Usergenerated content and technology is exponential in its popularity and applicability to normal everyday life. And IPTV is poised beautiful to exploit it – something no other TV platform could offer if they turned themselves upside down.

This is IPTV's killer app and its differentiator. It is our mission. It is the platform’s USP. This is the vision we must realise and help bring to fruition. It needs to become our philosophy. We are setting out to kill normal TV as we know it.

Anyone should be able to offer their own live multicast or on-demand TV or radio channel. Anyone should be able to offer their own application portal that is accessed from the public internet. Australians living in London should be able to access all their favourite channels from their British sofa and families should be able to create slideshows of photos that relatives in any country can view whenever they want to. Subscribers should be able to explore and customise their very own TV service crafted from their own favourite content – African channels and movies for African customers, live streaming video generated from multiplayer video games for Playstation-lovers, and an infinite number of new adapted applications that are currently revolutionising the way we use the web – sites like Flickr, Digg, eBay, and MySpace.

Anyone should be able to create something that can go on a TV to be shared amongst multiple viewers and if they want to, make money from it in the same way as eBay and PayPal have created an entirely new genre of home business. Subscribing to an IPTV service should offer you a massive and unlimited amount of content that brings as little or as much of the whole world to your living room as you want.

The IPTV brands of the future need to concentrate their efforts on making access as widely available as possible and making all this content easy to find and consume. It's a strange irony that TV as a supposedly mass market medium doesn’t allow that market to contribute and evolve it.

Our new worldwide TV platforms have the capability to reverse the conventional broadcasting paradigm. It's not theirs anymore, it belongs to all of us.

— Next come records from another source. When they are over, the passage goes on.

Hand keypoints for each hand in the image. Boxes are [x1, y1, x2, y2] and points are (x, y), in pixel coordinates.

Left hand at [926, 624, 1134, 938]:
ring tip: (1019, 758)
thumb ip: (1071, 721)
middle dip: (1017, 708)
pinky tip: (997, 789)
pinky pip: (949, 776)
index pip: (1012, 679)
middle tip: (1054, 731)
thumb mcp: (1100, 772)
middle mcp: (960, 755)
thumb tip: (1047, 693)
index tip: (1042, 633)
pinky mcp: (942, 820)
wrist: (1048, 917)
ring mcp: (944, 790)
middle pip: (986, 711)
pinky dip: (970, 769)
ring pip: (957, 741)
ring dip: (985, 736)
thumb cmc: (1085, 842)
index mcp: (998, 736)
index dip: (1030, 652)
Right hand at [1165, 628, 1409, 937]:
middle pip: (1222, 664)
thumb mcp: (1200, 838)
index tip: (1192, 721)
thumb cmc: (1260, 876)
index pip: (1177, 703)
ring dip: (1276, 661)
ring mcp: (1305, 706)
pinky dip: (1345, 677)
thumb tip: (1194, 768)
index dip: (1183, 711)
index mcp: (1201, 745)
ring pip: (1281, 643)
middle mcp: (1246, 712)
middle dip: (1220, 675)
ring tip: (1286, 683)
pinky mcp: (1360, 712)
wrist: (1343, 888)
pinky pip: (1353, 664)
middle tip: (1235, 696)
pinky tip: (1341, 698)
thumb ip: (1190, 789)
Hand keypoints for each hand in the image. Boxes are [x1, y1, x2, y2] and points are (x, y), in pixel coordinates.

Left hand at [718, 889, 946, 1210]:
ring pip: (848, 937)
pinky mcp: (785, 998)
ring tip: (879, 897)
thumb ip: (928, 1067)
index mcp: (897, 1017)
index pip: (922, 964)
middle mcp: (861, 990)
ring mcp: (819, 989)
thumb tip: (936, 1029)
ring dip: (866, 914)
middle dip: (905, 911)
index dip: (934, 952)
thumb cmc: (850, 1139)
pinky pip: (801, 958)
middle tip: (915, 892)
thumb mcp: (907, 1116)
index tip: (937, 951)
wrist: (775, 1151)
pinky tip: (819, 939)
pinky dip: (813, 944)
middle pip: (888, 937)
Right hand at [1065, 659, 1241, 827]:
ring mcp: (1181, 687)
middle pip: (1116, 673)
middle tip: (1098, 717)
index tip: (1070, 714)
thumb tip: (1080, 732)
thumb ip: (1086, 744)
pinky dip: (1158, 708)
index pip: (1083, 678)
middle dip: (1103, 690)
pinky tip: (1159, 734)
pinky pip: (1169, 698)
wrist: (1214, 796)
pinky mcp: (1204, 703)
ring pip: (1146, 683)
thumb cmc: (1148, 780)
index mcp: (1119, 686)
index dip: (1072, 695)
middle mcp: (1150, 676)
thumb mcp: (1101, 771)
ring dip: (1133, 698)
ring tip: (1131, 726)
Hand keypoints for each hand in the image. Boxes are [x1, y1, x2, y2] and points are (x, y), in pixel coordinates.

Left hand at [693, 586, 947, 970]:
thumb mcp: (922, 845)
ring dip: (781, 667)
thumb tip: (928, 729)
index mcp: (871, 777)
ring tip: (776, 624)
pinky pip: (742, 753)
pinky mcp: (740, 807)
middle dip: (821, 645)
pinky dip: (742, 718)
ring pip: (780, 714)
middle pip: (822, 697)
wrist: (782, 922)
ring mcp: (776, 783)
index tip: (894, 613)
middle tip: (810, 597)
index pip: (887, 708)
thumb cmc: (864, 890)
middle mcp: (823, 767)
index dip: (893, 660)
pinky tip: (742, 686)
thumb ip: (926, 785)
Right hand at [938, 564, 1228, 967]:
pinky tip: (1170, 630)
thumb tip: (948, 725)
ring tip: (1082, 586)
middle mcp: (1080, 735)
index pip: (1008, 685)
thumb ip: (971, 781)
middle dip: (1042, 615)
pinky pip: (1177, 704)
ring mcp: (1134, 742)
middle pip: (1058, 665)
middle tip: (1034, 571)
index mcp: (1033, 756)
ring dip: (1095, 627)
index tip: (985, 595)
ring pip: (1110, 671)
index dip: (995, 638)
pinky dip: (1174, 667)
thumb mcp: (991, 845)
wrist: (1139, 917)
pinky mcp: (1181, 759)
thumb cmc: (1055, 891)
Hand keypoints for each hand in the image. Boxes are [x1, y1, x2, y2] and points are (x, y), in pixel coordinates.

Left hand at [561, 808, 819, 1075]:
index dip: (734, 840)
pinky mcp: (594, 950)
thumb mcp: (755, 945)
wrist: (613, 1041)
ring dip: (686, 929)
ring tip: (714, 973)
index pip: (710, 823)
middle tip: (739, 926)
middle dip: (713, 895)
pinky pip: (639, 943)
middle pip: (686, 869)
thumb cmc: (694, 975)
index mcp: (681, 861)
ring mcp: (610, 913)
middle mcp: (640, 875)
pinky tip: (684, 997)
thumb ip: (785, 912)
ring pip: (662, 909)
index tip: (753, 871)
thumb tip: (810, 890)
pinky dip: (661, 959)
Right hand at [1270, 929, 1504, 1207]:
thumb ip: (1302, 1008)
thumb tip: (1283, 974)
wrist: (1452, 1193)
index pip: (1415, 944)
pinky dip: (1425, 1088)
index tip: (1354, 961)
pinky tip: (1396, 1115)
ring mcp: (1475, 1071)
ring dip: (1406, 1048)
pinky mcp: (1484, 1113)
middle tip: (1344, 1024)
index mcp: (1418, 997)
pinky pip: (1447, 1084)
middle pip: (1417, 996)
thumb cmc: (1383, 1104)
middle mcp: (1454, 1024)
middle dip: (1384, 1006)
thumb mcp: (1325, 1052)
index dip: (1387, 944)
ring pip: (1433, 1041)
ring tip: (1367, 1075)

The excitement generated by anyone being able to innovate for TV is fuelling the interest in IPTV, and rightly so. As extraordinarily inspiring and amusing it will be to unleash 200 Sky Digital’s, the market couldn't support it forever, as the battles over broadband testify.

The unpalatable immediate future for content providers lies in splintered disparate audiences composed of varying numbers of subscribers – 5,000 here, 40,000 there and so on. These individual subscriber bases will form an aggregated IPTV audience that is not counted by the single brand, but by their demographic profile and the way they consume television, rather than how it is transmitted.

It will be possible to go even further and collate sub-audience data for specific genres and programmes that are offered on-demand. ISPs can release personalised services that are entirely designed from a generic template for a single demographic – Asian communities, gay and/or lesbian groups, expats in countries more than 1,000km away and more. But what follows this gentle explosion will be the inevitable and necessary market force of consolidation – as we are seeing with telecoms, small brands will be hoovered up into bundled into larger entities.